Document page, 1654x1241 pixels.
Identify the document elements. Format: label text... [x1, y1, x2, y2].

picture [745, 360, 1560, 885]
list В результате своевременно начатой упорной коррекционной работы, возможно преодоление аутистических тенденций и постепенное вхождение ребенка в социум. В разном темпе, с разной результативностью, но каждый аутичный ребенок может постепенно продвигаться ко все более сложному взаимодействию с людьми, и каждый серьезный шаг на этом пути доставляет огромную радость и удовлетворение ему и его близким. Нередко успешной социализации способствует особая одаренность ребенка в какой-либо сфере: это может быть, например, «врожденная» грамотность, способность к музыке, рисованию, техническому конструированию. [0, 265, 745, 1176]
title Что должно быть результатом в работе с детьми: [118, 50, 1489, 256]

TO DO: Render the records above as a two-column CSV with the header instruction,output, one row per record. Place each record's instruction text and its output in one double-quoted field each, with every line break replaced by a space.

SOLUTION TO THIS EXERCISE:
instruction,output
"Document page, 1654x1241 pixels. Identify the document elements. Format: label text... [x1, y1, x2, y2].","picture [745, 360, 1560, 885] list В результате своевременно начатой упорной коррекционной работы, возможно преодоление аутистических тенденций и постепенное вхождение ребенка в социум. В разном темпе, с разной результативностью, но каждый аутичный ребенок может постепенно продвигаться ко все более сложному взаимодействию с людьми, и каждый серьезный шаг на этом пути доставляет огромную радость и удовлетворение ему и его близким. Нередко успешной социализации способствует особая одаренность ребенка в какой-либо сфере: это может быть, например, «врожденная» грамотность, способность к музыке, рисованию, техническому конструированию. [0, 265, 745, 1176] title Что должно быть результатом в работе с детьми: [118, 50, 1489, 256]"